Come ha detto il Ministro Delrio questo Governo vuole investire in mobilità e sicurezza e punta sulle infrastrutture quale leva di sviluppo per il rilancio del sud. Non è un caso che il presidente del Consiglio intervenendo al convegno promosso dai Giovani Industriali a Santa Margherita Ligure abbia  citato espressamente il caso  di Matera città capitale europea della cultura per l’anno 2019 non ancora raggiungibile dal treno ribadendo  la volontà di questo esecutivo di superare queste criticità che frenano il decollo del Mezzogiorno.

E’ trascorso quasi un anno da quel 7 agosto in cui il Pd riunì la sua direzione nazionale per affrontare il tema del Mezzogiorno. A novembre 2015 è stato dato il via libera alle linee guida per il Masterplan. Ad oggi sono stati siglati accordi con le Regioni Campania, Calabria e Basilicata e con le Città Metropolitane di Catania, Palermo e Reggio Calabria. Sono stati impegnati complessivamente poco più di 20 miliardi di euro e riguardano prevalentemente infrastrutture di trasporto, opere di messa in sicurezza antisismica o contro il dissesto idrogeologico, edilizia scolastica, beni culturali e riqualificazione urbana. Abbiamo affrontato vertenze industriali complesse, salvaguardato livelli occupazionali. Ultimo in ordine di tempo il decreto approvato ieri dalla Camera sull’Ilva, un’assunzione di responsabilità che offre una prospettiva di un futuro migliore ai lavoratori dell’Ilva e ai cittadini di Taranto e che finalmente mette in campo le risorse per sanare la conflittualità tra lavoro e ambiente.

La tragedia della Puglia è una tragedia che colpisce il Paese nella sua interezza. E non credo ci si debba rendere responsabili persino di un federalismo dei lutti. Penso, sinceramente, sia ingeneroso affermare che non abbiamo visione, perché tra suggestioni assistenzialiste di fantomatici redditi di cittadinanza e condizioni di oggettiva difficoltà proviamo a dare al Mezzogiorno l’opportunità  di essere motore della nostra ripresa.

Pochi giorni fa la stessa Bankitalia ha certificato una importante inversione di tendenza nella ripresa del lavoro persino nella fascia più disperata quella in possesso della sola licenza media, perché spesso parliamo di cervelli in fuga ma non dobbiamo mai dimenticare che ci sono troppe braccia inattive.

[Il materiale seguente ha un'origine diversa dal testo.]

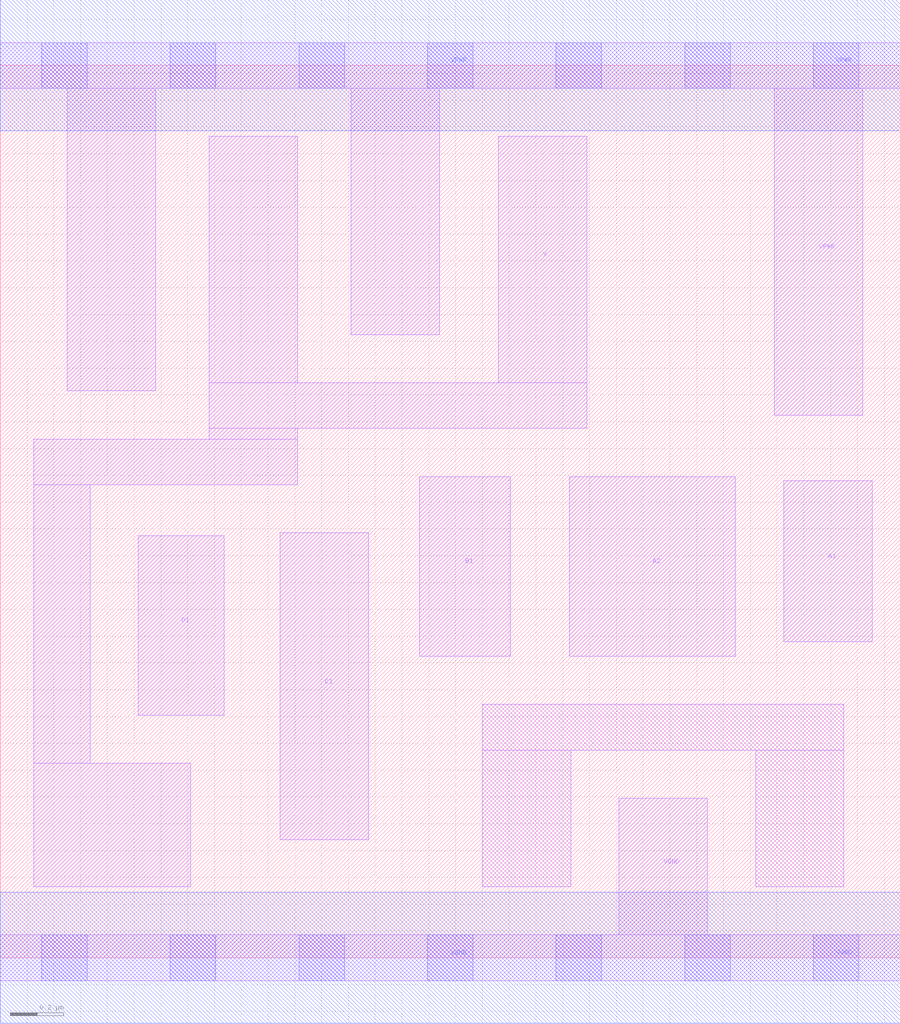
<source format=lef>
# Copyright 2020 The SkyWater PDK Authors
#
# Licensed under the Apache License, Version 2.0 (the "License");
# you may not use this file except in compliance with the License.
# You may obtain a copy of the License at
#
#     https://www.apache.org/licenses/LICENSE-2.0
#
# Unless required by applicable law or agreed to in writing, software
# distributed under the License is distributed on an "AS IS" BASIS,
# WITHOUT WARRANTIES OR CONDITIONS OF ANY KIND, either express or implied.
# See the License for the specific language governing permissions and
# limitations under the License.
#
# SPDX-License-Identifier: Apache-2.0

VERSION 5.7 ;
  NAMESCASESENSITIVE ON ;
  NOWIREEXTENSIONATPIN ON ;
  DIVIDERCHAR "/" ;
  BUSBITCHARS "[]" ;
UNITS
  DATABASE MICRONS 200 ;
END UNITS
MACRO sky130_fd_sc_lp__o2111ai_lp
  CLASS CORE ;
  SOURCE USER ;
  FOREIGN sky130_fd_sc_lp__o2111ai_lp ;
  ORIGIN  0.000000  0.000000 ;
  SIZE  3.360000 BY  3.330000 ;
  SYMMETRY X Y R90 ;
  SITE unit ;
  PIN A1
    ANTENNAGATEAREA  0.313000 ;
    DIRECTION INPUT ;
    USE SIGNAL ;
    PORT
      LAYER li1 ;
        RECT 2.925000 1.180000 3.255000 1.780000 ;
    END
  END A1
  PIN A2
    ANTENNAGATEAREA  0.313000 ;
    DIRECTION INPUT ;
    USE SIGNAL ;
    PORT
      LAYER li1 ;
        RECT 2.125000 1.125000 2.745000 1.795000 ;
    END
  END A2
  PIN B1
    ANTENNAGATEAREA  0.313000 ;
    DIRECTION INPUT ;
    USE SIGNAL ;
    PORT
      LAYER li1 ;
        RECT 1.565000 1.125000 1.905000 1.795000 ;
    END
  END B1
  PIN C1
    ANTENNAGATEAREA  0.313000 ;
    DIRECTION INPUT ;
    USE SIGNAL ;
    PORT
      LAYER li1 ;
        RECT 1.045000 0.440000 1.375000 1.585000 ;
    END
  END C1
  PIN D1
    ANTENNAGATEAREA  0.313000 ;
    DIRECTION INPUT ;
    USE SIGNAL ;
    PORT
      LAYER li1 ;
        RECT 0.515000 0.905000 0.835000 1.575000 ;
    END
  END D1
  PIN Y
    ANTENNADIFFAREA  0.679700 ;
    DIRECTION OUTPUT ;
    USE SIGNAL ;
    PORT
      LAYER li1 ;
        RECT 0.125000 0.265000 0.710000 0.725000 ;
        RECT 0.125000 0.725000 0.335000 1.765000 ;
        RECT 0.125000 1.765000 1.110000 1.935000 ;
        RECT 0.780000 1.935000 1.110000 1.975000 ;
        RECT 0.780000 1.975000 2.190000 2.145000 ;
        RECT 0.780000 2.145000 1.110000 3.065000 ;
        RECT 1.860000 2.145000 2.190000 3.065000 ;
    END
  END Y
  PIN VGND
    DIRECTION INOUT ;
    USE GROUND ;
    PORT
      LAYER li1 ;
        RECT 0.000000 -0.085000 3.360000 0.085000 ;
        RECT 2.310000  0.085000 2.640000 0.595000 ;
      LAYER mcon ;
        RECT 0.155000 -0.085000 0.325000 0.085000 ;
        RECT 0.635000 -0.085000 0.805000 0.085000 ;
        RECT 1.115000 -0.085000 1.285000 0.085000 ;
        RECT 1.595000 -0.085000 1.765000 0.085000 ;
        RECT 2.075000 -0.085000 2.245000 0.085000 ;
        RECT 2.555000 -0.085000 2.725000 0.085000 ;
        RECT 3.035000 -0.085000 3.205000 0.085000 ;
      LAYER met1 ;
        RECT 0.000000 -0.245000 3.360000 0.245000 ;
    END
  END VGND
  PIN VPWR
    DIRECTION INOUT ;
    USE POWER ;
    PORT
      LAYER li1 ;
        RECT 0.000000 3.245000 3.360000 3.415000 ;
        RECT 0.250000 2.115000 0.580000 3.245000 ;
        RECT 1.310000 2.325000 1.640000 3.245000 ;
        RECT 2.890000 2.025000 3.220000 3.245000 ;
      LAYER mcon ;
        RECT 0.155000 3.245000 0.325000 3.415000 ;
        RECT 0.635000 3.245000 0.805000 3.415000 ;
        RECT 1.115000 3.245000 1.285000 3.415000 ;
        RECT 1.595000 3.245000 1.765000 3.415000 ;
        RECT 2.075000 3.245000 2.245000 3.415000 ;
        RECT 2.555000 3.245000 2.725000 3.415000 ;
        RECT 3.035000 3.245000 3.205000 3.415000 ;
      LAYER met1 ;
        RECT 0.000000 3.085000 3.360000 3.575000 ;
    END
  END VPWR
  OBS
    LAYER li1 ;
      RECT 1.800000 0.265000 2.130000 0.775000 ;
      RECT 1.800000 0.775000 3.150000 0.945000 ;
      RECT 2.820000 0.265000 3.150000 0.775000 ;
  END
END sky130_fd_sc_lp__o2111ai_lp

</source>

Da mamma prima ancora che da parlamentare mi sono chiesta quali fossero gli stati d’animo di chi la sera prima sapeva di dover prendere quel treno per svolgere la sua vita, andare al lavoro, recuperare crediti formativi,  fare una semplice passeggiata o una visita ad un parente. Vite spezzate. E di fronte alla morte a quel tipo di morte non si può non avere un impeto di rabbia.

Ora indagherà la magistratura, si accerteranno responsabilità, si comprenderanno ragioni che però non restituiranno quelle vite ai loro affetti. Ma sappiamo purtroppo che gli incidenti non accadono solo sui binari unici o per via dei fonogrammi. Dall’inizio dell’anno si sono registrati incidenti ferroviari negli Usa, in Germania, in Olanda, e da ultimo in Belgio, lo scorso giugno, su tratte da pluri binario e da dispositivi di sicurezza più sofisticati del fonogramma. Anche quelle vittime che non conosciamo avranno avuto  tratti in comune con le 23 decedute in Puglia.

Dobbiamo quindi investire in sicurezza, dobbiamo ammodernare strade e infrastrutture, ma non ci sono bacchette magiche. Quello che a noi non  manca è la volontà di dare un impulso ad un territorio che vuole, può e deve contribuire a far crescere il nostro Paese. E il punto principale sarà quello di ricostruire la fiducia tra comunità e istituzioni dimostrando che i numeri che si pronunciano si concretizzano realmente.

Lo dobbiamo a quelle vittime  perché non dobbiamo dimenticarle.